[Extracted entries Boundary: Start]
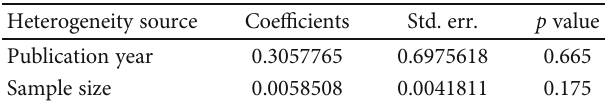
Figure 5: Subgroup analysis of global prevalence of depression in patients with cystic fi brosis. Table 2: Metaregression analysis of factors a ff ecting between-study heterogeneity of depression.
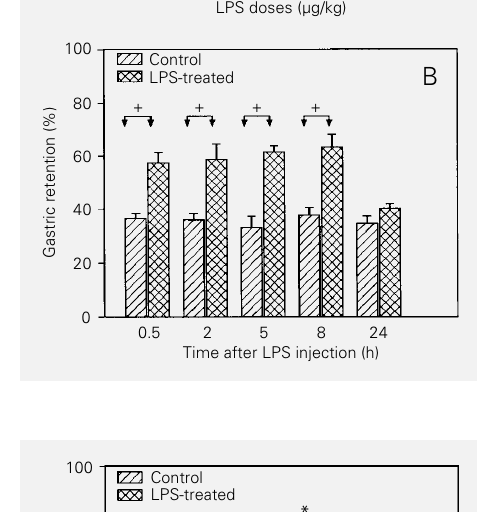
Figure 2 - Effect of vagotomy on the E. coli lipopolysaccharide (LPS)-induced increase in gastric retention of 0.9% NaCl solution by rats. The animals were sub- jected to bilateral subdiaphrag- matic vagotomy 15 days before the test. Gastric retention was evaluated 5 h after the iv admin- istration of LPS (50 (cid:181)g/kg animal weight). The control subgroups received vehicle instead of en- dotoxin. Data are reported as means – SEM for 8 animals in each subgroup. The %GR val- ues between control and treated groups were significantly differ- ent. *P<0.05 compared to the indicated experimental group (Tukey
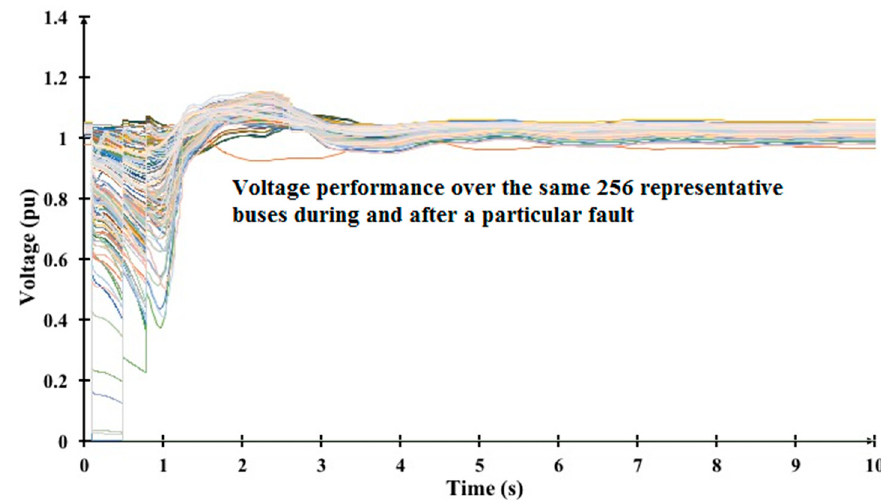
Figure 8. No voltage sags for dispatch SLL 1 .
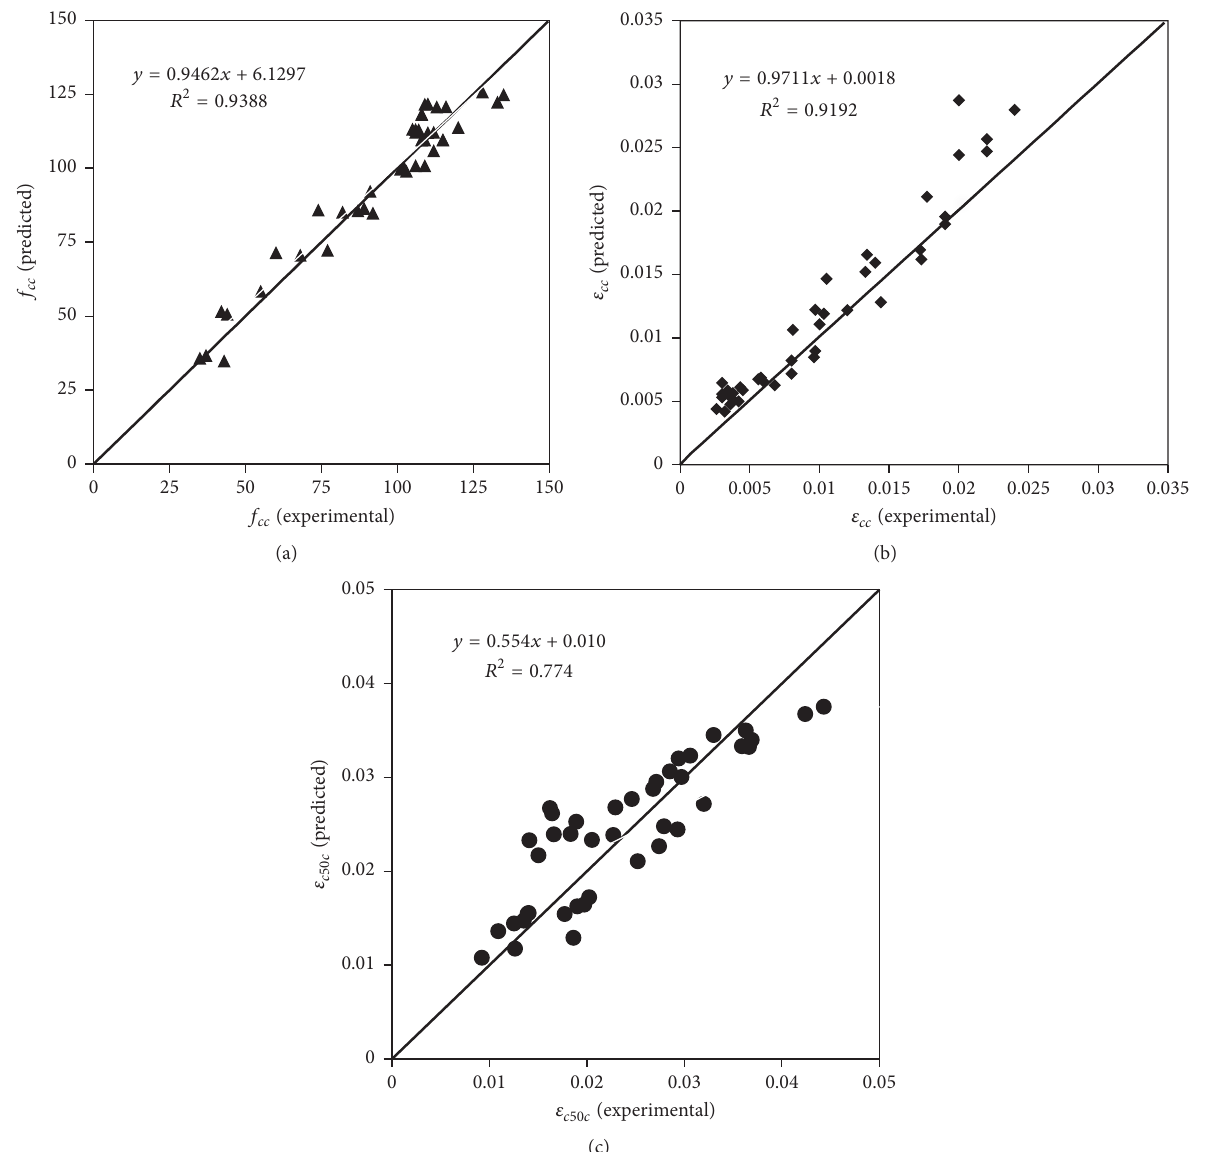
Figure 2: (a) Prediction of peak stress of confined concrete. (b) Prediction of strain in confined concrete at peak stress. (c) Prediction of postpeak strain of confined concrete at 50% of peak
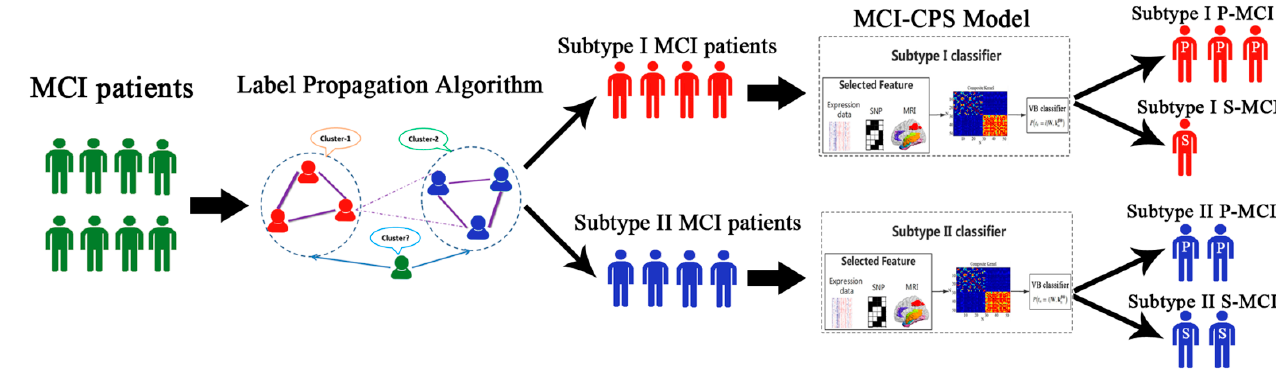
Figure 1. Overview of MCI conversion prediction based on subtyping (MCI-CPS) strategy. Label propagation algorithm is applied to predict subtypes of new patients. Classification of MCI patients in subtype I or II is based on structural magnetic resonance imaging (sMRI), single nucleotide polymorphism (SNP) and mRNA expression data. Multiple kernels learning method is utilized to embed feature sources into the composite kernel. In the construction composite kernel space, MCI patients are classified by variational Bayes approximation algorithm to predict whether conversion from MCI to AD will happen in three years.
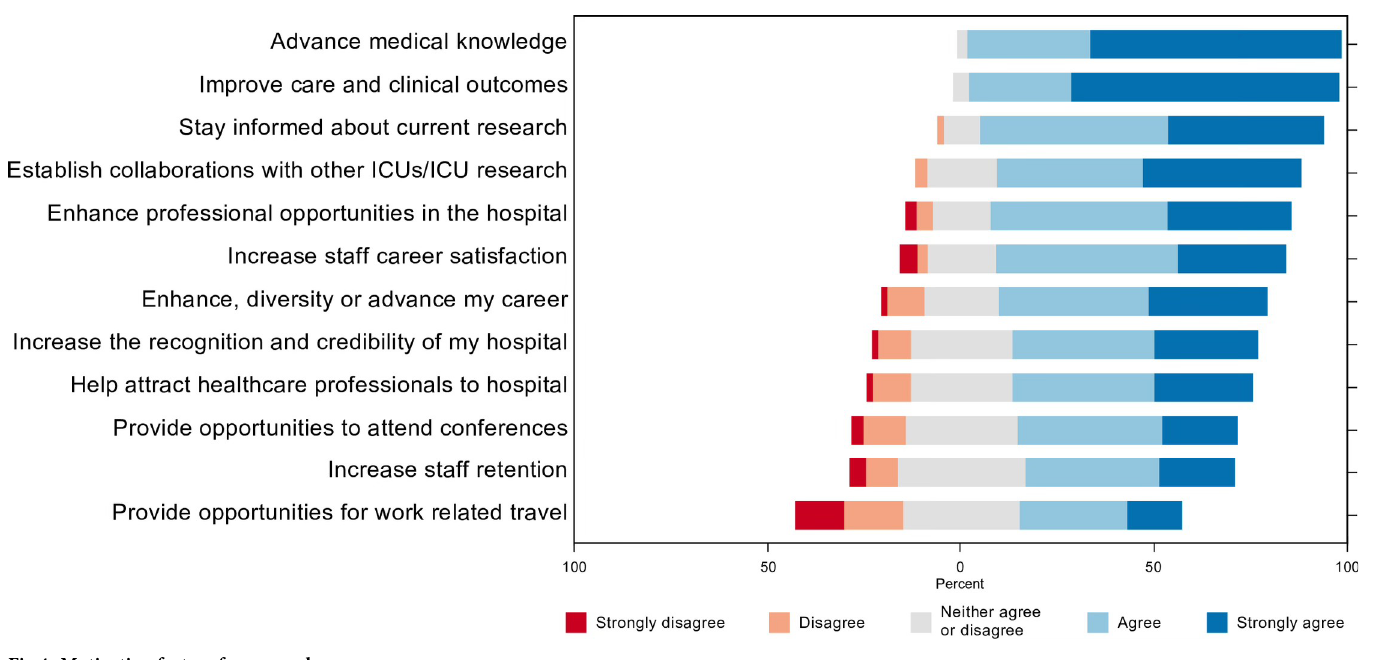
Fig 4. Motivating factors for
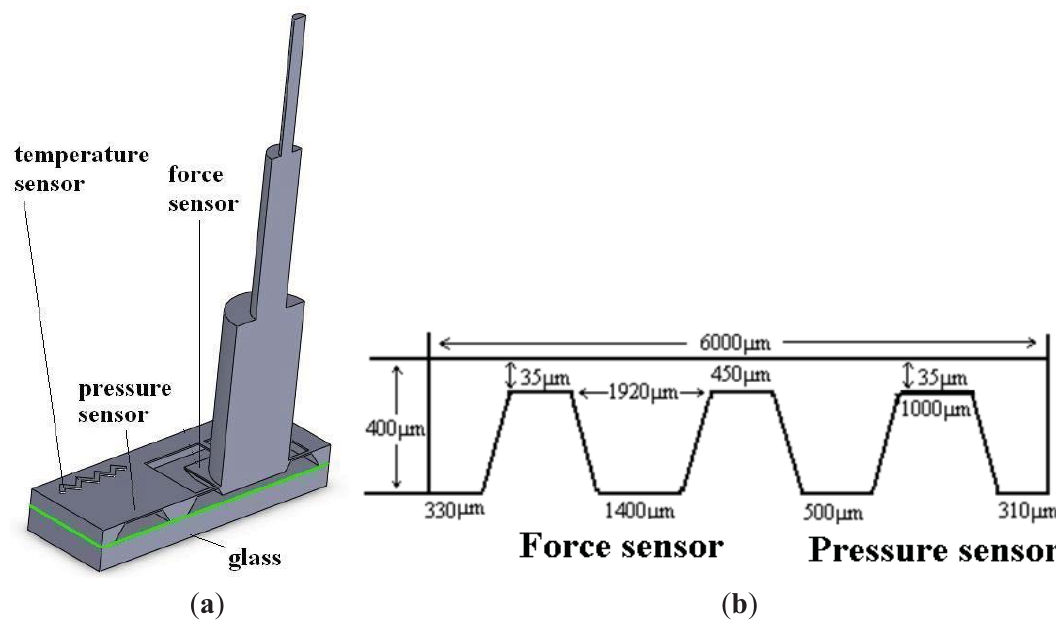
Figure 2. The strain distribution of the micro-force sensor. ( a ) Force (3 mN) applied in X or Y orientation; ( b ) Force (10 mN) applied in Z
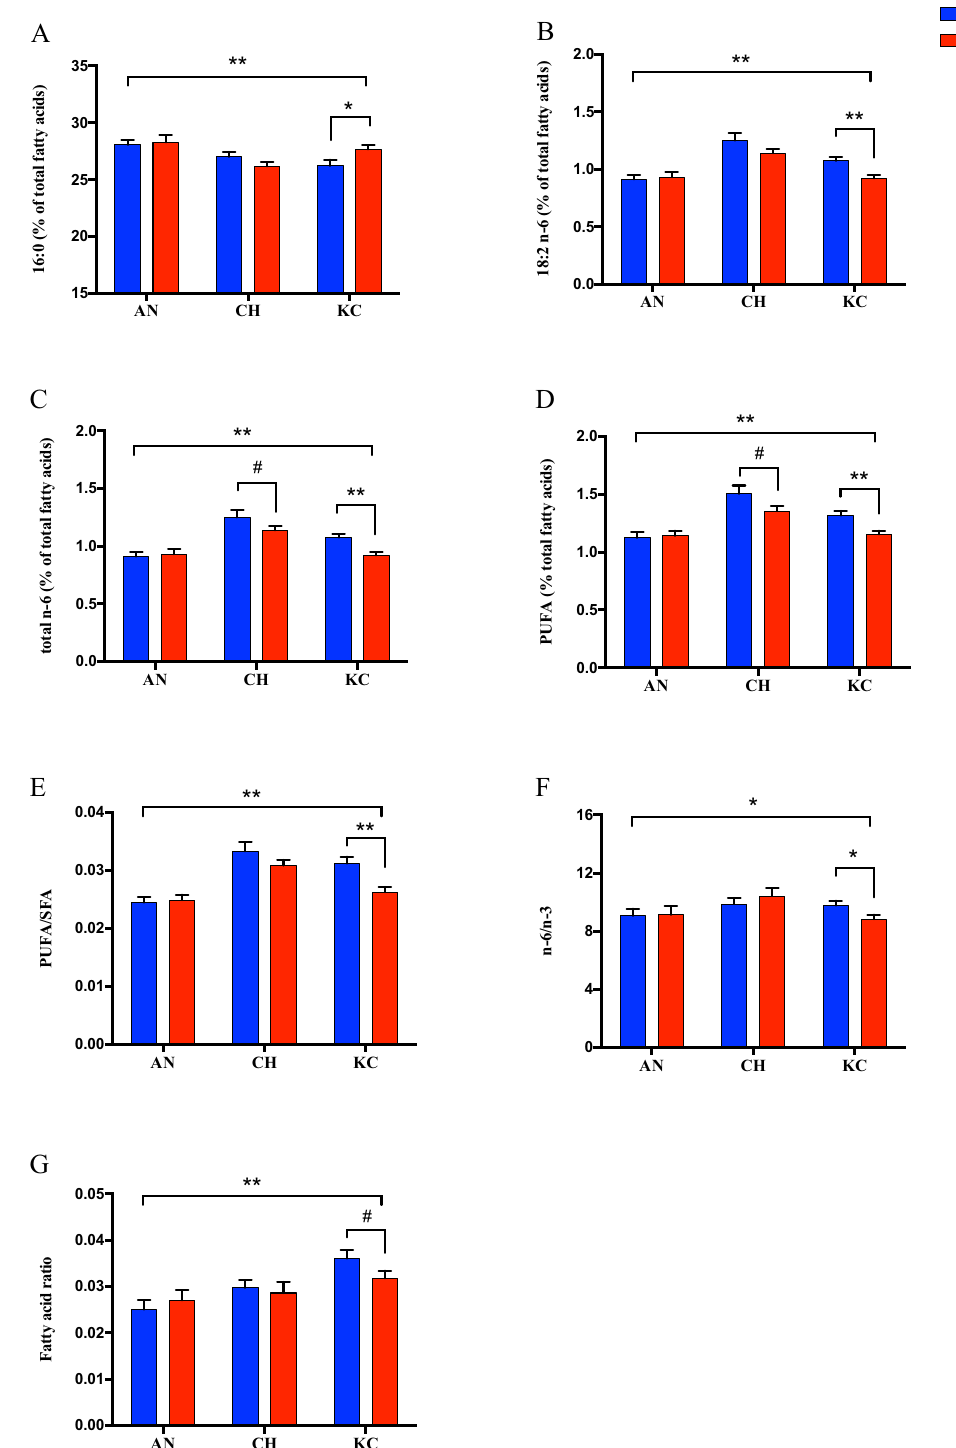
Figure 1. Differential abundant FAs between H-RFI and L-RFI steers as analyzed for each cattle breed respectively. Significance was indicated as follows: ** p < 0.01; *0.01 ≤ p < 0.05; #0.05 ≤ p <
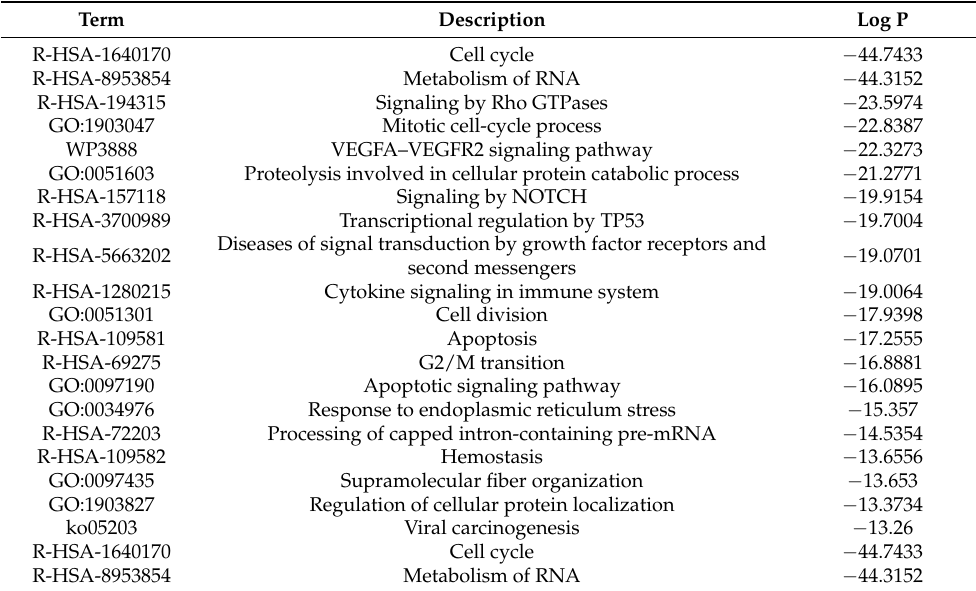
Figure 4. Heatmap, Venn diagram, and KEGG pathway enrichment of significantly altered expression of RNA transcripts for promoter analysis. ( A , B ) Heatmap diagrams showed the significantly changed mRNA (fold change >10 and FPKM > 10) and lncRNA (fold change > 5 and FPKM > 5) transcripts upon H 2 O 2 treatment in HPNE cells ( A ) and PANC-1 cells ( B ). ( C ) Gene loci of significantly changed transcripts under H 2 O 2 treatment in both cell lines. The differentially expressed RNA transcripts in the four groups (two cell lines treated with or without H 2 O 2 as indicated) were analyzed by Venn diagram. The overlapping region for all samples contained two genes (PKM and PSMA6). ( D ) Histogram of the top 20 GO enrichment terms for significantly changed transcripts upon H 2 O 2 treatment in both cell lines, generated using the Metascape tool. The detailed description of terms is shown in Table 1. Table 1. Description and log p ‐ value of KEGG enrichment terms in Figure 3C.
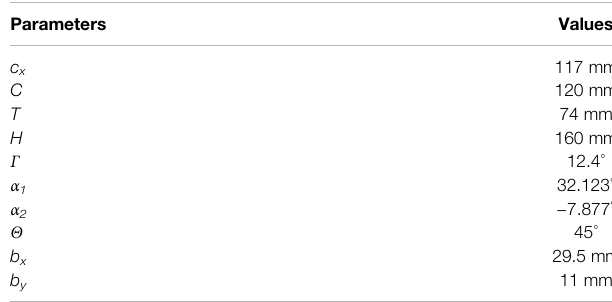
TABLE 1 | Key geometric parameters of the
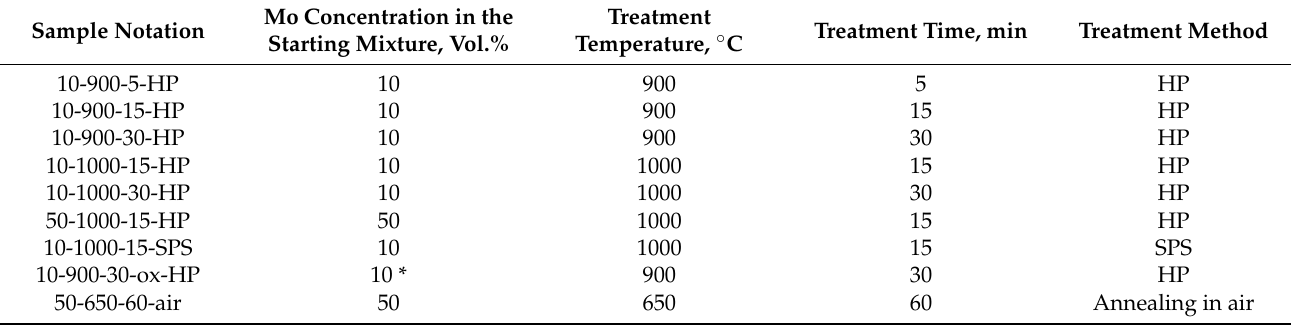
Table 1. Synthesis conditions and sample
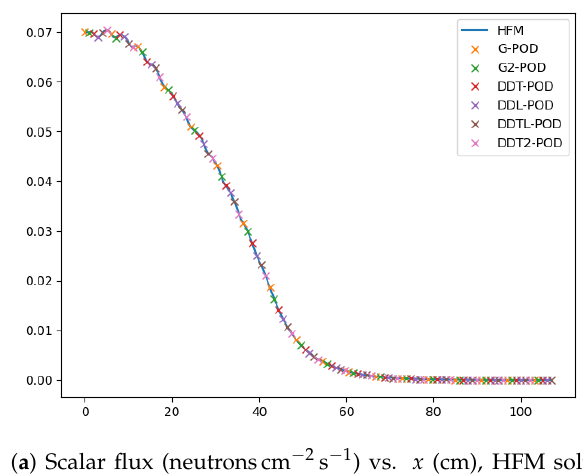
tion in blue, POD-based Reduced-Order Models (ROMs) in crosses. Figure 4. Scalar flux for Energy Group 1 for the HFM (blue) and POD methods and the pointwise error between them with parameters R 1 = 2, R 2 = 2, R 3 = 1, R 4 = 1, R 5 = 4.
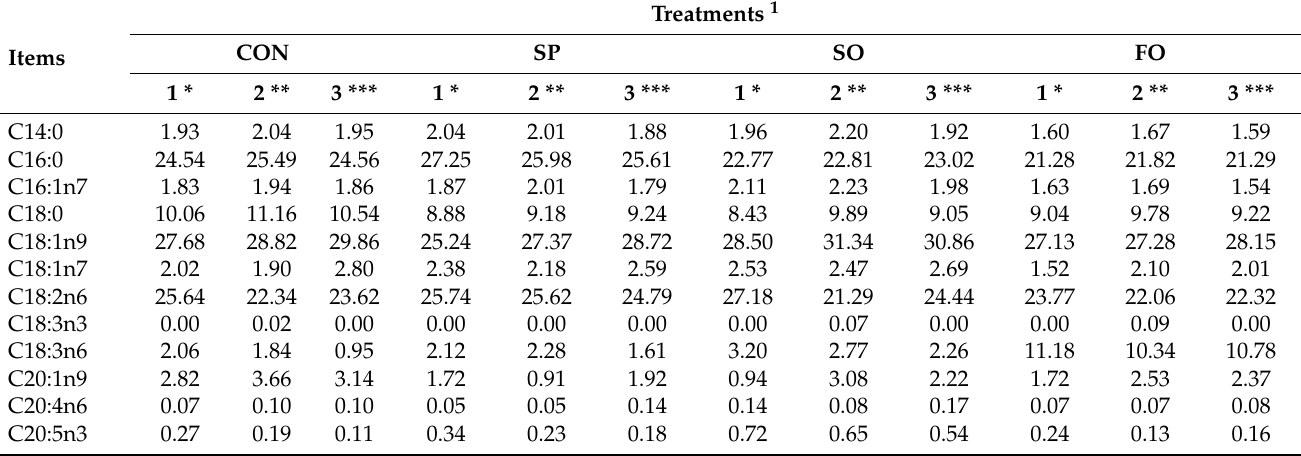
Table 3. Fatty acids contents (% of total fatty acids) of starter * , grower ** , and finisher ***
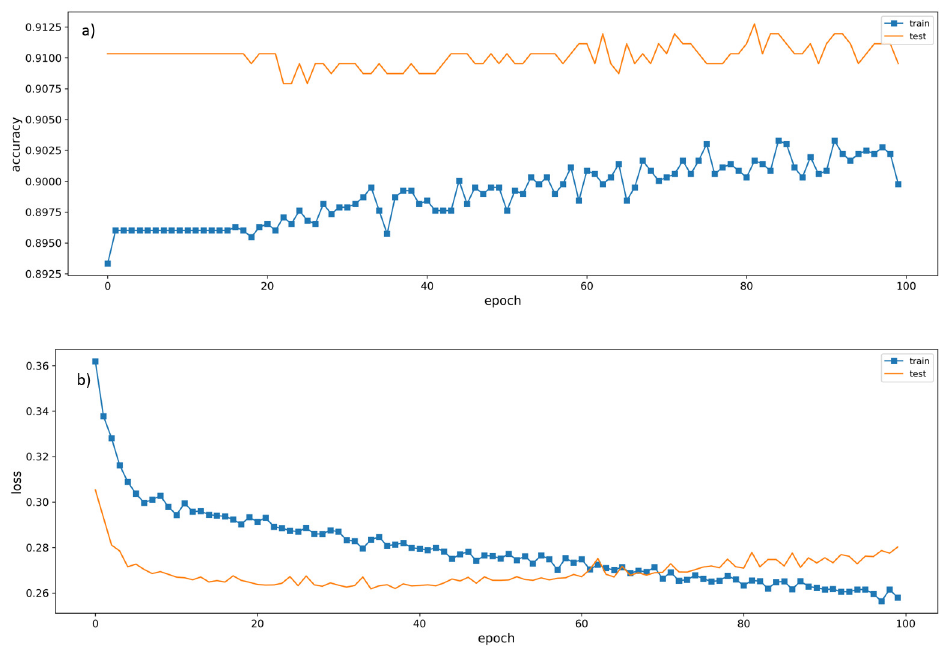
Figure 13. CNN training plots of ( a ) accuracy and ( b )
[Extracted entries Boundary: End]
_Exercise_: Each record has to be set down verbatim, and the pictures must not appear in the copy.

_Exercise solution_:
Figure 5: Subgroup analysis of global prevalence of depression in patients with cystic fi brosis. Table 2: Metaregression analysis of factors a ff ecting between-study heterogeneity of depression.
Figure 2 - Effect of vagotomy on the E. coli lipopolysaccharide (LPS)-induced increase in gastric retention of 0.9% NaCl solution by rats. The animals were sub- jected to bilateral subdiaphrag- matic vagotomy 15 days before the test. Gastric retention was evaluated 5 h after the iv admin- istration of LPS (50 (cid:181)g/kg animal weight). The control subgroups received vehicle instead of en- dotoxin. Data are reported as means – SEM for 8 animals in each subgroup. The %GR val- ues between control and treated groups were significantly differ- ent. *P<0.05 compared to the indicated experimental group (Tukey
Figure 8. No voltage sags for dispatch SLL 1 .
Figure 2: (a) Prediction of peak stress of confined concrete. (b) Prediction of strain in confined concrete at peak stress. (c) Prediction of postpeak strain of confined concrete at 50% of peak
Figure 1. Overview of MCI conversion prediction based on subtyping (MCI-CPS) strategy. Label propagation algorithm is applied to predict subtypes of new patients. Classification of MCI patients in subtype I or II is based on structural magnetic resonance imaging (sMRI), single nucleotide polymorphism (SNP) and mRNA expression data. Multiple kernels learning method is utilized to embed feature sources into the composite kernel. In the construction composite kernel space, MCI patients are classified by variational Bayes approximation algorithm to predict whether conversion from MCI to AD will happen in three years.
Fig 4. Motivating factors for
Figure 2. The strain distribution of the micro-force sensor. ( a ) Force (3 mN) applied in X or Y orientation; ( b ) Force (10 mN) applied in Z
Figure 1. Differential abundant FAs between H-RFI and L-RFI steers as analyzed for each cattle breed respectively. Significance was indicated as follows: ** p < 0.01; *0.01 ≤ p < 0.05; #0.05 ≤ p <
Figure 4. Heatmap, Venn diagram, and KEGG pathway enrichment of significantly altered expression of RNA transcripts for promoter analysis. ( A , B ) Heatmap diagrams showed the significantly changed mRNA (fold change >10 and FPKM > 10) and lncRNA (fold change > 5 and FPKM > 5) transcripts upon H 2 O 2 treatment in HPNE cells ( A ) and PANC-1 cells ( B ). ( C ) Gene loci of significantly changed transcripts under H 2 O 2 treatment in both cell lines. The differentially expressed RNA transcripts in the four groups (two cell lines treated with or without H 2 O 2 as indicated) were analyzed by Venn diagram. The overlapping region for all samples contained two genes (PKM and PSMA6). ( D ) Histogram of the top 20 GO enrichment terms for significantly changed transcripts upon H 2 O 2 treatment in both cell lines, generated using the Metascape tool. The detailed description of terms is shown in Table 1. Table 1. Description and log p ‐ value of KEGG enrichment terms in Figure 3C.
TABLE 1 | Key geometric parameters of the
Table 1. Synthesis conditions and sample
tion in blue, POD-based Reduced-Order Models (ROMs) in crosses. Figure 4. Scalar flux for Energy Group 1 for the HFM (blue) and POD methods and the pointwise error between them with parameters R 1 = 2, R 2 = 2, R 3 = 1, R 4 = 1, R 5 = 4.
Table 3. Fatty acids contents (% of total fatty acids) of starter * , grower ** , and finisher ***
Figure 13. CNN training plots of ( a ) accuracy and ( b )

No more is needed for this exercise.